▶ _Prompt 1_: Rewrite the amp forum thread from "I've never been" up to and including "front panel controls.", replacing "menus" with "pages".
▶ _Prompt 2_: Render only the dataset records listing from the line with "Привет, Гость!" up to and including the line with "FOGGY ALBION’S POISON" as a Markdown table with the columns Row and Line. Give each line a row number and omit blank lines.

▶ _Extract_:

● ● ● ● ●

Think about the best tones you've heard... the most killer rythm parts, the most amazing solos. What were you hearing? Maybe that explains why you want a tube amp. Or maybe not... I don't know what 'turns your crank' musically.

For the record, I've owned crappy solid state amps, pretty good solid state amps, rack setups and tube gear. I currently only own tube amps.


----------



## gtrguy (Jul 6, 2006)

Budda said:


> You won't see too many high end digital/SS heads... because that's not the form they take. There's the H&K Switchblade


The Switchblade is a tube amp (preamp and poweramp) with digital effects on board.



> High end digital *preamps* come in rack form, such as the peavey rockmaster, digitech GSP2101/GSP1101, axe-fx.


Rockmaster is a tube preamp.


----------



## gtrguy (Jul 6, 2006)

Budda said:


> My buddy out east has an axe fx. His buddy has a mesa mark IV. Axefx guy uses the mark IV sim for his main patch. They ran the patch through the power amp of the mark IV and guess what!
> 
> It was ridiculously close to the exact same tone.


While I haven't tried the Axe-FX, I am *very* curious. Some players whose opinions I respect speak very highly of it. I'm curious though, I wonder if the Mark IV power section was adding to the closeness of sound of the Axe FX and the Mark IV.


----------



## gtrguy (Jul 6, 2006)

Milkman said:


> Just an observation, but once the programming is done (at home), modellers are actually dead simple to use at a gig. It's a matter of doing the ground work ahead of time. If you program effectively, it's at least as easy as a conventional pedalboard/amp set up.


I've never been happy with programming at home translating to live use. Once I was in a band context the sounds would get lost in the mix or wouldn't balance well. And for me it was a pain to scroll through menus to make adjustments. Granted a lot of newer units do offer some easy access front panel controls.


----------



## Phlegethon (Dec 18, 2009)

gtrguy said:


> While I haven't tried the Axe-FX, I am *very* curious. Some players whose opinions I respect speak very highly of it. I'm curious though, I wonder if the Mark IV power section was adding to the closeness of sound of the Axe FX and the Mark IV.


I'd like to try one out as well . . .but I echo the sentiments of a few posters in this thread and am going to say that its adjustability is a kick in the ass at times when you want to plug in and play. I know that the axe fx is for studio use and all, but all the information I've gathered on it so far tends to point to some rather extensive setup time involved with it regardless of what you're doing. in the studio, this would be king. I'd buy it if there was a "live" version of the axe fx that had a panel/section with controls that worked like an analog amp (well . . .also assuming I would have the money, as these units aren't cheap to say the least)

EDIT: suppose that if I don't want to spend the time to find a good tone with the axe fx then I don't deserve any kind of good sound in general as it takes time to hunt for it no matter the amp *facepalm*


----------



## Guest (Feb 11, 2010)

● ● ● ● ●

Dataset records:
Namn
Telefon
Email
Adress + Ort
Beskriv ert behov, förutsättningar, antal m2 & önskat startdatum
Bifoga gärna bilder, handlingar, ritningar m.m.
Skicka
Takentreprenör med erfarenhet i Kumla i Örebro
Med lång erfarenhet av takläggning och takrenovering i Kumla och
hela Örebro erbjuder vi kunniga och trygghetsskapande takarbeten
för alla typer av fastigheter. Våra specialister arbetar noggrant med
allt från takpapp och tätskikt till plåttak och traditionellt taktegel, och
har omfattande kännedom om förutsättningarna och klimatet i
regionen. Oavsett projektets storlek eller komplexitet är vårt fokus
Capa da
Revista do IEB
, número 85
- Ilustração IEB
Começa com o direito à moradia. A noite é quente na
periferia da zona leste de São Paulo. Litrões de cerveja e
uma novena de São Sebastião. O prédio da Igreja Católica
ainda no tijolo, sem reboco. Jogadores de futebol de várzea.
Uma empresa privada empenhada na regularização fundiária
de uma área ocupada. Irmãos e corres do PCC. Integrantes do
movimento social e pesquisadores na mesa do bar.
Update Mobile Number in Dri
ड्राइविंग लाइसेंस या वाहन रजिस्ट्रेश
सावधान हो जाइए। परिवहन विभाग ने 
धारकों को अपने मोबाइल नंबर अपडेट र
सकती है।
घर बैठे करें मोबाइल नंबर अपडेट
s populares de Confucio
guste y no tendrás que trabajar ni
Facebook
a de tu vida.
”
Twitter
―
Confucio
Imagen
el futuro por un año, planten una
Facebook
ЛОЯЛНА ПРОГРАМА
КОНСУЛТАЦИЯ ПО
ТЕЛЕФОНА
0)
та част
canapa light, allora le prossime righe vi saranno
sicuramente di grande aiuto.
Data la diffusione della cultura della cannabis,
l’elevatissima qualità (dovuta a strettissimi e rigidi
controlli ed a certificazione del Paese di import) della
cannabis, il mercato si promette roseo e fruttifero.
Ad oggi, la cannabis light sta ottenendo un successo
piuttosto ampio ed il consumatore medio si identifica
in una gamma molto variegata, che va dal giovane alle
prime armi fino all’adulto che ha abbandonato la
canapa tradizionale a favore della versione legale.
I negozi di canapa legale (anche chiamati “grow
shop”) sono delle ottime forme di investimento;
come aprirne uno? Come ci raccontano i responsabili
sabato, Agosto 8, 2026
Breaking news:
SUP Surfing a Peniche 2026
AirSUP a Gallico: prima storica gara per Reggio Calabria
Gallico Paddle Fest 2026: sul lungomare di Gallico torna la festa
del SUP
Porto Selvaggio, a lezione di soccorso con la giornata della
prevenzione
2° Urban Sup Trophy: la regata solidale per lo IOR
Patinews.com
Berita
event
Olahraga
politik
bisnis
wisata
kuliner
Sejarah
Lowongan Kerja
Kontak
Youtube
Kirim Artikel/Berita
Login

● ● ● ● ●

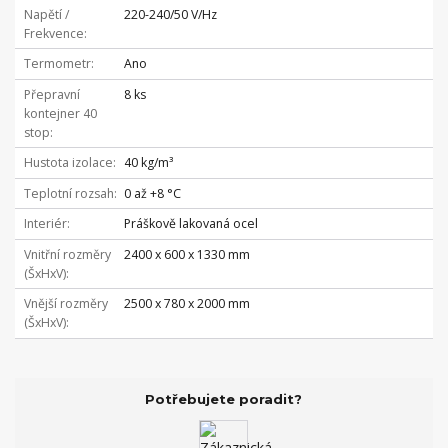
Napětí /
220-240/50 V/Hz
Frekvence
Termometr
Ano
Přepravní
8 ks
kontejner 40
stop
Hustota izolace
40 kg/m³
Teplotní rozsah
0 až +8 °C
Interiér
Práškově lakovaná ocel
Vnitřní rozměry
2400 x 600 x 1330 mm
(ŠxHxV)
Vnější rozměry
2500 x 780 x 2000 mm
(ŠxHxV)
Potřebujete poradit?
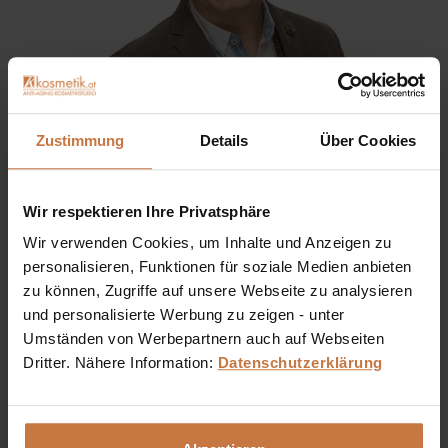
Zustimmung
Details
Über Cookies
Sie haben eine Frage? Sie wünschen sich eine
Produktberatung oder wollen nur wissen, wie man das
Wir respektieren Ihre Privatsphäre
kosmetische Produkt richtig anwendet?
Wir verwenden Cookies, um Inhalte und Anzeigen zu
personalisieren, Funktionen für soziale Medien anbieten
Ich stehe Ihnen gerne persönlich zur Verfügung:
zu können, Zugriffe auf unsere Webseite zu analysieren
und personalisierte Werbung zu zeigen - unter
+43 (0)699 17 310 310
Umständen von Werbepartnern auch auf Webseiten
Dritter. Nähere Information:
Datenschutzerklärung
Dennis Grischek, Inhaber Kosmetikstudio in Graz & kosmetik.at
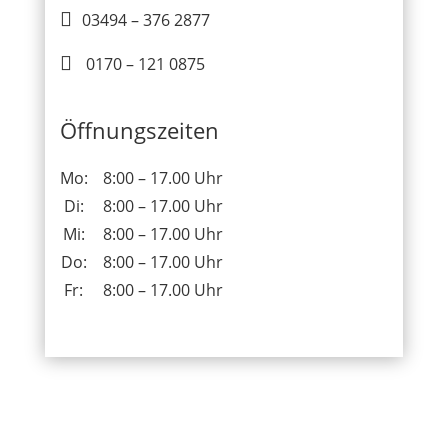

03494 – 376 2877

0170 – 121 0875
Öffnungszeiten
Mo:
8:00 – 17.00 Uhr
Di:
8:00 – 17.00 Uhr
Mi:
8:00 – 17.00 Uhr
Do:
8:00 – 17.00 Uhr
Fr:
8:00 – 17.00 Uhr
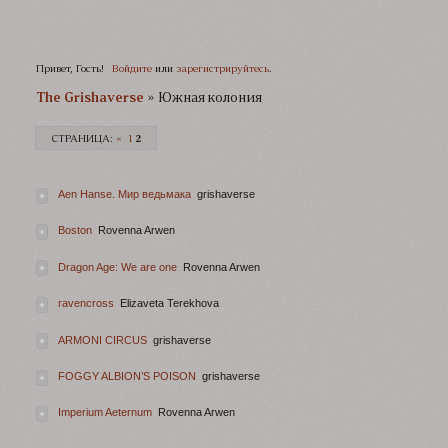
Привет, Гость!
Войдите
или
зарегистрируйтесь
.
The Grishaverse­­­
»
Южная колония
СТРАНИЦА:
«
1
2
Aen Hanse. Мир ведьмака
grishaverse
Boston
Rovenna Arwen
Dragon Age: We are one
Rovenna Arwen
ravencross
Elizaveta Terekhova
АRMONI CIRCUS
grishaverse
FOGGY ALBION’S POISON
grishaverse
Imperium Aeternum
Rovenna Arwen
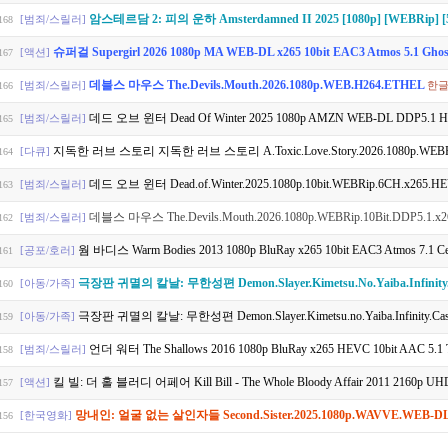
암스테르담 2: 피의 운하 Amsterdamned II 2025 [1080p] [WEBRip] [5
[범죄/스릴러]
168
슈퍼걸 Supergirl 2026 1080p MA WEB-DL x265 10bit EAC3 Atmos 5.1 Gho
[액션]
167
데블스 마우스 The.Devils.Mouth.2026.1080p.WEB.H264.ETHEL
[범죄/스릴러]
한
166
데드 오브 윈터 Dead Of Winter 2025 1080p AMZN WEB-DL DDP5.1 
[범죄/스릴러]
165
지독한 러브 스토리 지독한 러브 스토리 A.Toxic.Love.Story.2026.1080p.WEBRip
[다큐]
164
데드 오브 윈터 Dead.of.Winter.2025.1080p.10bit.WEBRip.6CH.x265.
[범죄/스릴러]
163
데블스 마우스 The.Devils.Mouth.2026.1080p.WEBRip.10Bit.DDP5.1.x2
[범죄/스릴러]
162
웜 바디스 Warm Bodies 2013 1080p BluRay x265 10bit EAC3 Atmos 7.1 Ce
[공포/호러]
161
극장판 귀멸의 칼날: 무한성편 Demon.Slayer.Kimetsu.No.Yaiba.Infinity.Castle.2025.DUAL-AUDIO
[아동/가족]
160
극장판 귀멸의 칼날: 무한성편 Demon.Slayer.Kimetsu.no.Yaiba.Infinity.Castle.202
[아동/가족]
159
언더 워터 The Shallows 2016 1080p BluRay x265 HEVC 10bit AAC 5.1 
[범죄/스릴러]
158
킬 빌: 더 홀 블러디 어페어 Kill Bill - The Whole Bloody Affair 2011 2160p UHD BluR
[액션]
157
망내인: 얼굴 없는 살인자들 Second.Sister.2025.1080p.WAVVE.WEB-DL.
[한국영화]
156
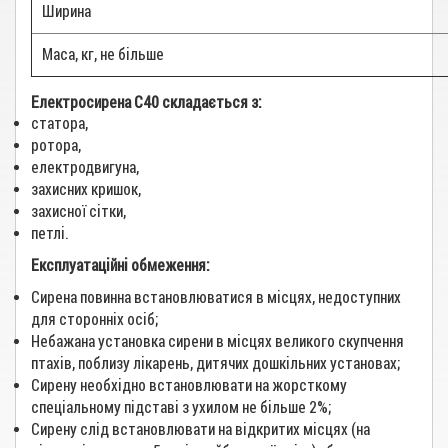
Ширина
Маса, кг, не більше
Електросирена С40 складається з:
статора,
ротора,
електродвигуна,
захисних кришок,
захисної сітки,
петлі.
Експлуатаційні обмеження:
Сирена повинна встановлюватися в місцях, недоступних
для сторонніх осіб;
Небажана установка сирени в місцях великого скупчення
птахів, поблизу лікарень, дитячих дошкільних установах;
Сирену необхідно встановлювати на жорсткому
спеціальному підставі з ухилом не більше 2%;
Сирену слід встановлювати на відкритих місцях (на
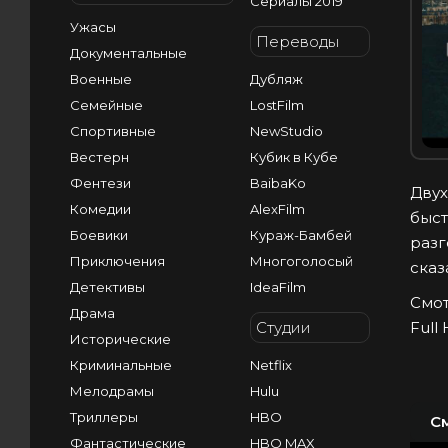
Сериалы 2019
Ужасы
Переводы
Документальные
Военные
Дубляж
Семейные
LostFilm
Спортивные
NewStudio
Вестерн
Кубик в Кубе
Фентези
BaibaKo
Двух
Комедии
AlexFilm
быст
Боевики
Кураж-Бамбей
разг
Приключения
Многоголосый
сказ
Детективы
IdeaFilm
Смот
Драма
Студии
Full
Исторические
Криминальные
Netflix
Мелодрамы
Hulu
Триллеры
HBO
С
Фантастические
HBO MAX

● ● ● ● ●

▶ _Final answer 1_:
I've never been happy with programming at home translating to live use. Once I was in a band context the sounds would get lost in the mix or wouldn't balance well. And for me it was a pain to scroll through pages to make adjustments. Granted a lot of newer units do offer some easy access front panel controls.

▶ _Final answer 2_:
| Row | Line |
|---|---|
| 1 | Привет, Гость! |
| 2 | Войдите |
| 3 | или |
| 4 | зарегистрируйтесь |
| 5 | . |
| 6 | The Grishaverse­­­ |
| 7 | » |
| 8 | Южная колония |
| 9 | СТРАНИЦА: |
| 10 | « |
| 11 | 1 |
| 12 | 2 |
| 13 | Aen Hanse. Мир ведьмака |
| 14 | grishaverse |
| 15 | Boston |
| 16 | Rovenna Arwen |
| 17 | Dragon Age: We are one |
| 18 | Rovenna Arwen |
| 19 | ravencross |
| 20 | Elizaveta Terekhova |
| 21 | АRMONI CIRCUS |
| 22 | grishaverse |
| 23 | FOGGY ALBION’S POISON |